The long awaited Supreme Court decision deals with the issue of unfair relationships in payment protection insurance mis-selling claims, concluding that the non-disclosure of commission could make the borrower-lender relationship unfair.
The Claimant, Mrs Plevin took out a loan and payment protection insurance (“PPI”) with the Defendant, Paragon Personal Finance Limited (“PPFL”) through an intermediary, LLP Processing (UK) Limited (“LLPPL”), via a telephone conversation during which a demands and needs assessment was conducted. No further demands and needs assessment was conducted by PPFL. Undisclosed to Mrs Pelvin LLPPL were paid over 70% of the PPI premium as commission.
Mrs Plevin alleged that the non-disclosure of the commission and PPFL’s failure to assess her suitability for PPI, made the agreement unfair. She submitted that due to the nature of the relationship between PPFL and LLPPL that any omissions made by LLPPL were made on behalf of PPFL, as LLPPL were the lender’s intermediary. At first instance, Mrs Plevin’s claim was dismissed; however it was later appealed in the Court of Appeal and then the Supreme Court.

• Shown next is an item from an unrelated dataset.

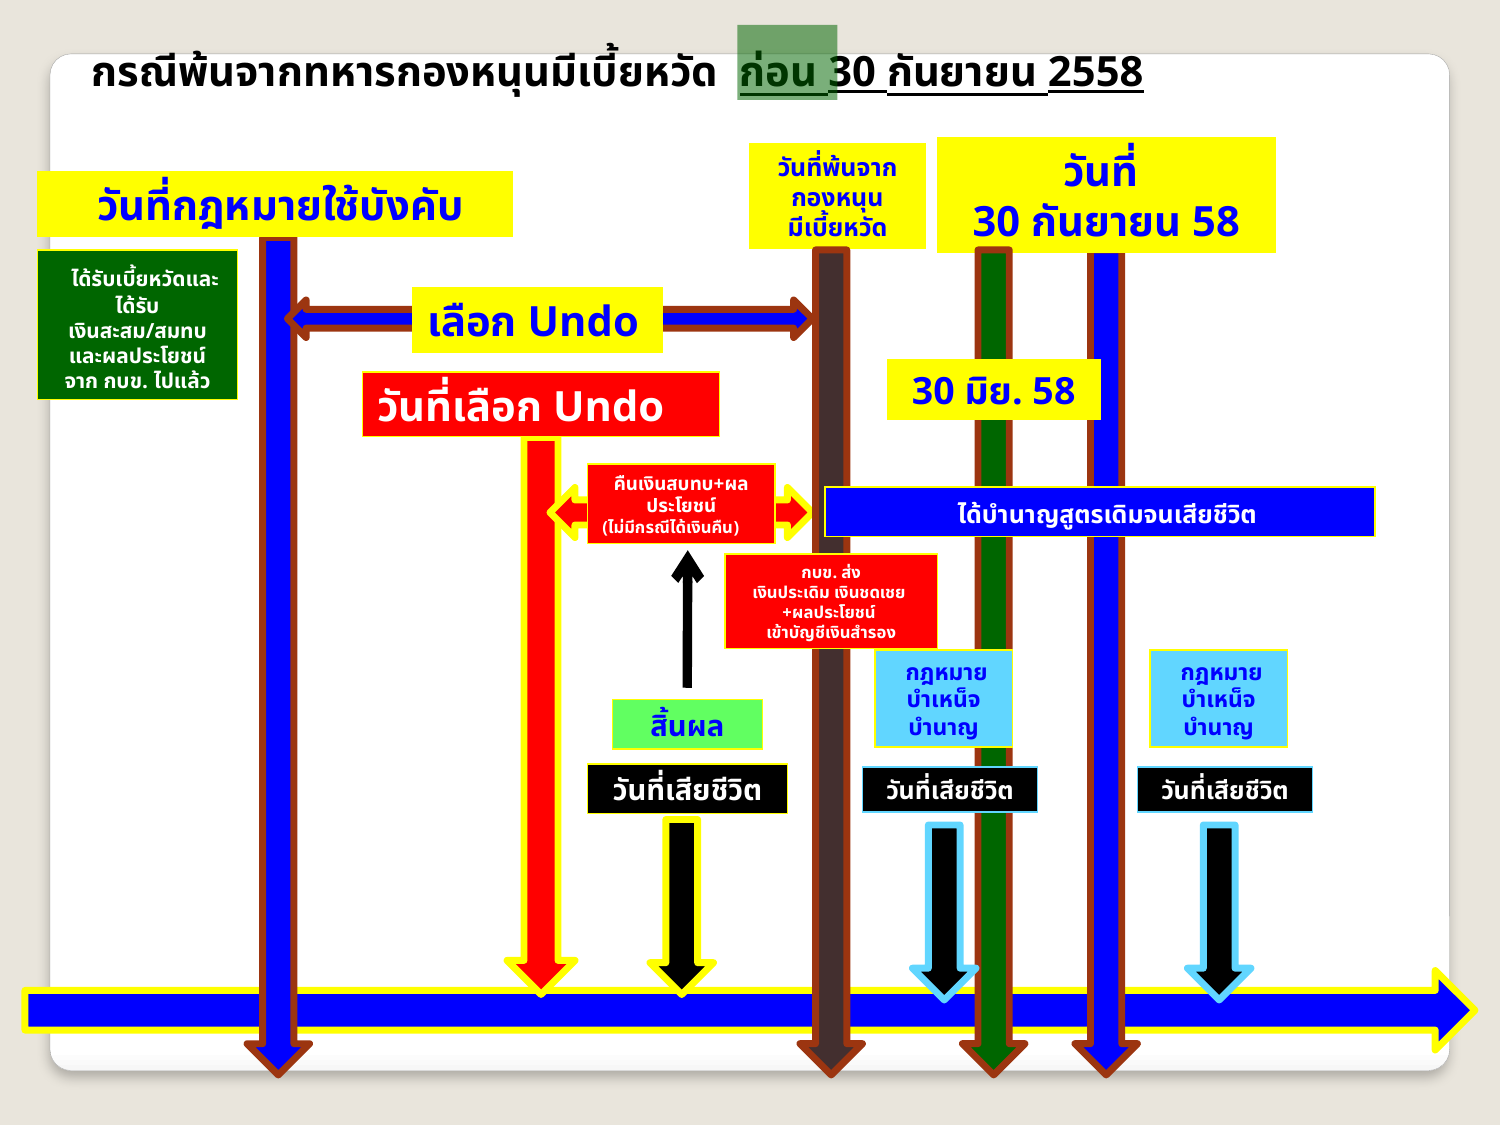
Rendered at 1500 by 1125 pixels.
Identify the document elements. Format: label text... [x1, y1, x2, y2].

The Supreme Court’s unanimously overturned the previous leading authority on this matter,Harrison v Black Horse Limited  Lloyd’s Rep IR 521, which stated that a relationship could not be found to be unfair where there had been no breach of the relevant statutory regulations. It was concluded the non-disclosure of the commission was “unfair enough” to justify the re-opening of the credit relationship.
The Court referred to the ICOB rules as evidence of a “minimum standard of conduct” required by creditors and stated that a creditor-debtor relationship could be unfair for reasons that don’t involve a breach of the ICOB rules or statutory duty. The question of whether a relationship was unfair is to be decided by reference to certain considerations, including “the characteristics of the borrower, her sophistication or vulnerability, the facts which she could reasonably be expected to know or assume, the range of choices available to her, and the degree to which the creditor was or should have been aware of these matters”.
The Court held that the non-disclosure of commission was unfair because it led to a “sufficiently extreme inequality of knowledge and understanding” and stated that there is a “tipping point” at which commissions become so large that it renders the relationship unfair. It was recognised that this tipping point was difficult to define but found on the facts of this case that 71.8% was far beyond the tipping point. As PPFL were the only party who knew the size of the commission, responsibility for its disclosure lay with PPFL and this made the relationship unfair.
Emphasis was placed on the specific facts of the case. Particularly the “critical” evidence put forward by Mrs Plevin that had she known about the size of the commission, she would have questioned it. Accordingly, non-disclosure of commission does have the potential to make the relationship unfair, however each case will be judged on its facts.
The Court then focussed on the submission that the demands and needs assessment failed to assess the suitability of the PPI policy. The Court stated that this obligation was assigned to LLPPL and therefore PPFL could not have been expected to carry out its own demands and needs assessment. The Court turned to the question as to whether the acts or omissions of LLPPL were “on behalf of” PPFL. The Court concluded that the term “on behalf of” should be given its ordinary meaning, confining it to agency relationships. On this basis as LLPPL was not acting as PPFL’s agent it was not “acting on behalf” of PPFL. The assessment of suitability was performed solely for the benefit of Mrs Plevin. The Court also commented that the payment of commission does not strictly indicate who may be an agent.
The Court concluded that s.140A can give extensive protection to debtors “extending beyond the right to enforce the creditor’s legal duties”.
This decision provides both financial institutions and consumers with precedential guidance on the impact of sections 140A-D of the Consumer Credit Act 1974. The decision made clear that the assessment of whether a credit relationship was fair is fact specific. It was noted that creditor-debtor relationships were inherently unequal but emphasised that this did not automatically mean a credit relationship was unfair.
The decision has potentially wide reaching effects. Whilst the matter was heard in the context of a PPI dispute, it is possible that the principles established by the Supreme Court provide wide powers to the Court to review the background and terms of a credit agreement that are alleged to be unfair. It is likely that this decision may encourage the use of sections 140A-D in more banking disputes and lenders should prepare themselves for claims undermining a credit agreement on this basis.